2022年08月31日

model railroading

 今回のコンテストの意味について友人と話した。彼が、
「model railroadingのはずなんだけどね。見ていると、車輌とかレイアウトだけなんだよね。足らないと思わないか?」と言う。
 彼はアメリカ生活が長い。模型の楽しみ方をよく知っている。車輌工作だけしかしない人を模型人とは言わない人である。
「この言葉は、オペレイションもメンテナンスもあるよと言っているんだ。
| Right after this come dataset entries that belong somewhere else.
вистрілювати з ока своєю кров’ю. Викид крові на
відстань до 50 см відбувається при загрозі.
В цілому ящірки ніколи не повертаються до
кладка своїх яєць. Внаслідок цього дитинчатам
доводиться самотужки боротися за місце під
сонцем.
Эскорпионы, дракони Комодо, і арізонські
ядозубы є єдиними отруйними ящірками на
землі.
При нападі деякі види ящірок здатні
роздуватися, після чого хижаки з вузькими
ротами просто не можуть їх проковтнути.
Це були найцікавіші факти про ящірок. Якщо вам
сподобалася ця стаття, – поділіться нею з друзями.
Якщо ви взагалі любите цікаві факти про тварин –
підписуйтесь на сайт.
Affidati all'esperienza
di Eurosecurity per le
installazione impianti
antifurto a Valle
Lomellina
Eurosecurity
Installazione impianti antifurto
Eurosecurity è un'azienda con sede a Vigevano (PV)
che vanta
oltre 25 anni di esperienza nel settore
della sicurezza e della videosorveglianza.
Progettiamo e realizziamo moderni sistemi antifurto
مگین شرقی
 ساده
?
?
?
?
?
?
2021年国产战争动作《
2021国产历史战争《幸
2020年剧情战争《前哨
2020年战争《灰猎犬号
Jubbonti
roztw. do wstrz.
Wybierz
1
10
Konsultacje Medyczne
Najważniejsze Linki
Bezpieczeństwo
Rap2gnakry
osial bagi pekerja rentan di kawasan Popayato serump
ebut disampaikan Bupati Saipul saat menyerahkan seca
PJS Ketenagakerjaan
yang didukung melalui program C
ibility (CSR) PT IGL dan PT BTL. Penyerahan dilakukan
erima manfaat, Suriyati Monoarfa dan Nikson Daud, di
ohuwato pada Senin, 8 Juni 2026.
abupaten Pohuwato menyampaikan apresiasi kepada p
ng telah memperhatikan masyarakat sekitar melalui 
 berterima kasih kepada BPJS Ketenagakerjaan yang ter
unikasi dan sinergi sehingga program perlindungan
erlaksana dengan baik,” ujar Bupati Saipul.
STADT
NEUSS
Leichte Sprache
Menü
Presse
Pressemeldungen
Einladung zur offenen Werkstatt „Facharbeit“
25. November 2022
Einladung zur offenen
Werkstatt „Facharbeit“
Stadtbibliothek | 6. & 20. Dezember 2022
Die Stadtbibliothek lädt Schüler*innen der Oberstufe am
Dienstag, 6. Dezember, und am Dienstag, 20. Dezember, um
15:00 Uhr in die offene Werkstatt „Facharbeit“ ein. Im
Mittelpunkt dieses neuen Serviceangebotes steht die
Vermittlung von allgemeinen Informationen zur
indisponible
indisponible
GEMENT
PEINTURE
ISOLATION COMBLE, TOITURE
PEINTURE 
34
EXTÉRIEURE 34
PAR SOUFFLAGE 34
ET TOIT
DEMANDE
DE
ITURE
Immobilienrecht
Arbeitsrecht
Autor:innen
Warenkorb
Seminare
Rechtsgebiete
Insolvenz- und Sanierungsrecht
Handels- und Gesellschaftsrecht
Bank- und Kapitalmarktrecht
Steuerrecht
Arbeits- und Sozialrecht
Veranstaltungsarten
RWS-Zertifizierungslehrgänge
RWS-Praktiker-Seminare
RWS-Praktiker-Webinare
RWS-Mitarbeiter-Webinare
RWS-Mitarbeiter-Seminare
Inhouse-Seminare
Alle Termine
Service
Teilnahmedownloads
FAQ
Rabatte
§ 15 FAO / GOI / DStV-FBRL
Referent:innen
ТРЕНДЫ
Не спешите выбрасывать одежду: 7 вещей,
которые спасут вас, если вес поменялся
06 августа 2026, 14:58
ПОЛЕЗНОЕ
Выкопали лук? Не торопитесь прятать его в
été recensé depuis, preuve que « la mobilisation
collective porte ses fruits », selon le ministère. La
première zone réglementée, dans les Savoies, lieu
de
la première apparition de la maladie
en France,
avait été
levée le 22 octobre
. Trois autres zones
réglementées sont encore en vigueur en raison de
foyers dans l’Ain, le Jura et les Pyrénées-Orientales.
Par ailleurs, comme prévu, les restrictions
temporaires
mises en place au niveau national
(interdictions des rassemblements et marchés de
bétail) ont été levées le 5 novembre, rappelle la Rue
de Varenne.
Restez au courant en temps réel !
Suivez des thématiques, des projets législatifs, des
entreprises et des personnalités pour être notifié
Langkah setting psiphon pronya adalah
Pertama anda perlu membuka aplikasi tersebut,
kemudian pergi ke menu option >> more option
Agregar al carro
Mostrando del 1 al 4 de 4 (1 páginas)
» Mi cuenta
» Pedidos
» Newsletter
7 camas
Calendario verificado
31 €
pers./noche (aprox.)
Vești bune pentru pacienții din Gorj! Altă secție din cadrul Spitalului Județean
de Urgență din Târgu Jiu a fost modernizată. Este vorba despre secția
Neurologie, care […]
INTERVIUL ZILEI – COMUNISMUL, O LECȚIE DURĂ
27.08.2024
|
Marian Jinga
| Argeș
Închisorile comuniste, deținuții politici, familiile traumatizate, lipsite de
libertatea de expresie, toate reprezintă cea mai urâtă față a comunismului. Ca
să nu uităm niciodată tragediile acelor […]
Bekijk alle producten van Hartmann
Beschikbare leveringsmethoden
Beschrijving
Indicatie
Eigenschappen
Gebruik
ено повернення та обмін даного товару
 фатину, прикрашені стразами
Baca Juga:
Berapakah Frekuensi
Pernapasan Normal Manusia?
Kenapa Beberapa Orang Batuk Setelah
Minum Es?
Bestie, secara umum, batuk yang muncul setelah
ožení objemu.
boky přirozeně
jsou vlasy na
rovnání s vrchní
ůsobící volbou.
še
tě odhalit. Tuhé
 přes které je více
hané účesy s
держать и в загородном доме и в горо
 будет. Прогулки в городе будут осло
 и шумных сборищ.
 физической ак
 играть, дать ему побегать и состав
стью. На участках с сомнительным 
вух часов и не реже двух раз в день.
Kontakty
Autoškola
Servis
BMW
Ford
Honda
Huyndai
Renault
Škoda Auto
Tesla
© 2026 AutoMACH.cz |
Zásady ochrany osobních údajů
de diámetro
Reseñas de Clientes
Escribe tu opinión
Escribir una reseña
動きそうもないものを選んでいるのは、まずいんじゃないかな。」

 TMSの表紙にはHobby of Model Railroadingと英訳がつけてある。この語は正しい。しかしながら、中身は少々この訳語からは乖離していると感じている。

 彼が所属していたクラブでは、オペレイションにかなりのウェイトを掛けていたそうだ。筆者の友人のレイアウトでも、オペレイションの面白さを強調している。
 オペレイションにはいくつかの意味があるが、わかりやすいのは列車の組み替えである。この貨車をある駅で落として、そこにある貨車を拾って来なければならない。
 また、勾配線があると機関車を足さないと登れない。用が済んだ補機は回送して待機させるなど、本物の鉄道で行われていることを、楽しむのである。

 筆者の博物館の場合は、解結作業は少ないが、坂を登るのはなかなか大変である。動画では楽に上っているように見える(with ease などと格好をつけているが、限界である)が、あの機関車の粘着力でなければ登れない。しかも時々スリップしている。当初の案では補機の待機場所も用意していた。

 勾配はできる限り正確に作り、剛性のある構造にして、均一な負荷を作り出せるようにしてある。この種の情報は、今までのどの記事を読んでも得られなかった。


コメント一覧

1. Posted by model railroader   2022年08月31日 09:30
この頃のTMS誌を見ていると、既成の線路をただ敷きまわして組み立てられていて、情景の細密化が目立つように感じる。オペレーションやメンテナンスに関する詳細内容の表記も無く、単なるレイアウト紹介のように感じます。
この博物館レイアウトは情景部分の構成は少ないが、車両走行を安定化させる為に、レイアウト基盤の構造をはじめ実物に近い緩和曲線線路を敷き、出来るだけ長い正確な勾配を製作していますね。走行車両側にも注意を向けて既存の市販製品類を使用せず駆動装置や車輪の踏面形状にもこだわり、確実に牽引走行させている所がすごいです。今回のコンテストはいろいろなジャンルを受け付けるという鳴り物入りで始まりましたが、毎年行われている、いつもレイアウトコンペの様な単なるレイアウト紹介で終わった様ですね。
審査員の能力にも疑問符が付きます。
2. Posted by sktrokaru   2022年08月31日 16:58
実物のシミュレーションとして、シャンティング・パズル的なものを楽しむ話をほとんど聞かないのも寂しいですね。
ケーディーカプラーのシャンク切り飛ばしもよく見るし、Nゲージなど解放ピンが無いアーノルトカプラーが装着されている既製品が多くなってきています。
連結解放にはあまり縁のない、列車単位のオペレーション以外は、実物ファンにも馴染みが無くなって来ているせいかもと思います。
3. Posted by F   2022年08月31日 19:13
模型鉄道に ”ing” が付く事で 走らせて作業する(遊ぶ) 要素が加わるのですね。
4. Posted by 化石人   2022年09月01日 18:12
「この言葉は、オペレイションもメンテナンスもあるよと言っているんだ。動きそうもないものを選んでいるのは、まずいんじゃないかな。」に同意です。
TMSでは、掲載された模型がどのように走るのか、レイアウトでの実際の走行状況とその対応・改良など本当の意味の続編が掲載されていないようで、一度写真が掲載されたら、皆さん店仕舞い?みたいに感じます。
奇麗な写真を撮りたい人(撮り鉄出身者)は、走らせないので、十分満足なのでしょうね。好みは人それぞれですから構わないのですが・・・
走る模型を楽しみたい人は、走りの改善法や走らせて傷んだ箇所の修繕・補修部品供給に関する情報を求めているんですけど、TMSに限らず最近の模型誌で見ることは少ないようです。